My first city all by myself? Of course I was terrified but I was more than ready.
There were so many last minute changes to this trip in specific but I rode the wave and it took me on the most spontaneous of journeys.
I’m not gonna lie – I had no idea what I was doing. I was literally planning out my week during my first night in my first airbnb. This spot was a good 30 minutes away from the actual city so I had decided I would go about planning for the two nights I was staying in the burbs so that I can execute the rest of my week in the city.
Which is exactly what I did.
- Open mic night
- Walked to the mall (10 mins away) and the GoodWill
- Walked to get tacos and horchata
- Walked to downtown Las Vegas
- Went to an open mic
- Walked The Fremont Street Experience
- A mess of an adventure of a night – driving around Vegas and ended in a strip club
- Walked around the area again
- Went to another open mic
- Checked another thrift store
- Went to a pool party/club (Surrender @ Wynn)
- Went to The Richard Steele Boxing Club
- Used Vegas transit for the first time and bought a 24-hour pass
- Went to Fashion Show Mall
- Hung out with some new friends
- Used Vegas transit again – commuted around the city
- Tacos El Gordo
- Went to Fremont Street during the evening to kill time
- Went to another club (Intrigue)
- Authentic Thai food
- Hotel party @ Planet Hollywood
- Strolling the Vegas Strip
I met so many wonderful artists and creatives during the Monday night open mic and my soul was already content. Not even that but just the feedback from the audience and feeling support was just… amazing. I really had no words. But this open mic opened the door for many friendships which carried on throughout my week in Vegas.
By my third day in Vegas, I already felt like I had found my purpose. I felt FULL. I felt personally fulfilled. It wasn’t until I had a conversation after going to the Richard Steele Boxing Gym where I felt this. Well, my events leading up to this day definitely contributed to this feeling for sure. And just meeting people in general and feeling their energy made that difference.
I was thanking the person that brought me to the gym. I thanked Richard Steele himself. I was honestly so grateful. All because I was able to step foot in that gym, watch my new friend box for a bit then I was able to learn a few combos from one of their trainers there. What got me is that their trainer (who was also in the military) saw “it” in me. I told him I started studying Muay Thai and after having shown me a few new moves, he was telling one of his fighters and the other boxing trainer that it’s in my blood. That’s when I felt like I was on the right path – like I was supposed to be doing this.
In my conversation with my new friend, he told me that I have this certain energy about me – it’s genuine. I can pick apart the bullshit and negativity – I can sense that in someone. I nearly cried in his car lol. We just met a couple days prior to this, and if he can sense this about me already? This just shows my personal growth and the type of energy I have been exuding.
And he wasn’t the first person to tell me this either. The many folks I have met throughout my time in Vegas have said the same thing about my energy.

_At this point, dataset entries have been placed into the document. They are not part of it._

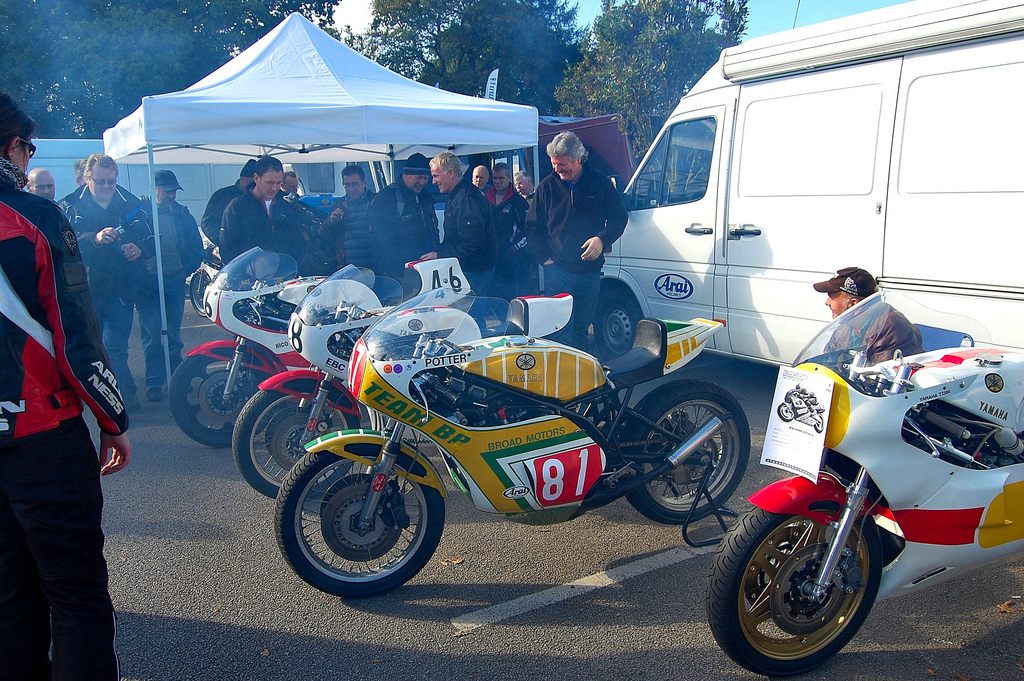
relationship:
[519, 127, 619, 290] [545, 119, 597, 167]
man with hair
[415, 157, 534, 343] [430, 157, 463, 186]
man with hair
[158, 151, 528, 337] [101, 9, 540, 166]
men standing under canopy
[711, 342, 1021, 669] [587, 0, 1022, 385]
motorcycle beside van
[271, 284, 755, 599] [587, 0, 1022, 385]
bike beside van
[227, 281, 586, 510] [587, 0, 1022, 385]
motorcycle beside van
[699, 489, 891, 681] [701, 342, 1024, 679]
front wheel on motorcycle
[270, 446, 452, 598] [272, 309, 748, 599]
front wheel on bike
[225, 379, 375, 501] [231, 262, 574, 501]
front wheel on motorcycle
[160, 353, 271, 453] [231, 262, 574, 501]
front wheel on motorcycle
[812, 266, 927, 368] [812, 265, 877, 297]
man wearing baseball cap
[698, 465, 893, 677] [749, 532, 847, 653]
wheel has rim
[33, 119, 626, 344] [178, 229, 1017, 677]
people looking at motorcycles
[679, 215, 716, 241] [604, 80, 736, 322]
handle on door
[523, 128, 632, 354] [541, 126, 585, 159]
man has hair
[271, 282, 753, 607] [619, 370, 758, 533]
bike has back wheel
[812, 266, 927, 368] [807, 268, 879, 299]
man wearing baseball cap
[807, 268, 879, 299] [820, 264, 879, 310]
baseball cap on head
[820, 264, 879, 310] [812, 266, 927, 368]
head of man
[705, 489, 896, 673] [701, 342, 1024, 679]
front wheel of motorcycle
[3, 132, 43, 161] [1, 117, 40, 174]
glasses on person's face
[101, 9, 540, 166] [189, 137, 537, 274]
canopy over people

It’s not like I didn’t know this already – people from Toronto have told me this as well.
So why does it matter what they think and feel from me?
This whole entire trip was supposed to be this journey of re-discovery. It was supposed to be the journey of me finding myself again.
However, I don’t think I was ever lost… I let cloudy thoughts take over, storming away what I already knew about myself. I just needed that extra boost of sunshine to clear the path I’m walking on. I needed that extra sunshine to guide me back home. Back to me. Back to who the fuck I proudly am.
My energy is the same, but stronger, after having spent some time alone. I’ve tested my waters by putting myself into new experiences and situations. I’ve tested my waters by trusting individuals that I have just met. I’ve tested my waters by trusting myself and my capabilities.
My self-awareness levels have definitely heightened while in Vegas. Though I surrounded myself with people, I had to fully trust in my senses and solitude. I had to be 10x aware of not only myself but of those around me especially because anything could happen. But let me give myself some credit because I have become more cautious with my energy and more aware of what I should and should not give my time to… Meaning, I can no longer force myself into situations where I do not feel fit.
With all that being said, back to that question.
People that don’t know me, people that are from a completely different city (hell, even a different country) telling me this solidifies what I already know and who I am trying to become. This is just confirming that I am on the right path of who I want to be and who I am already becoming.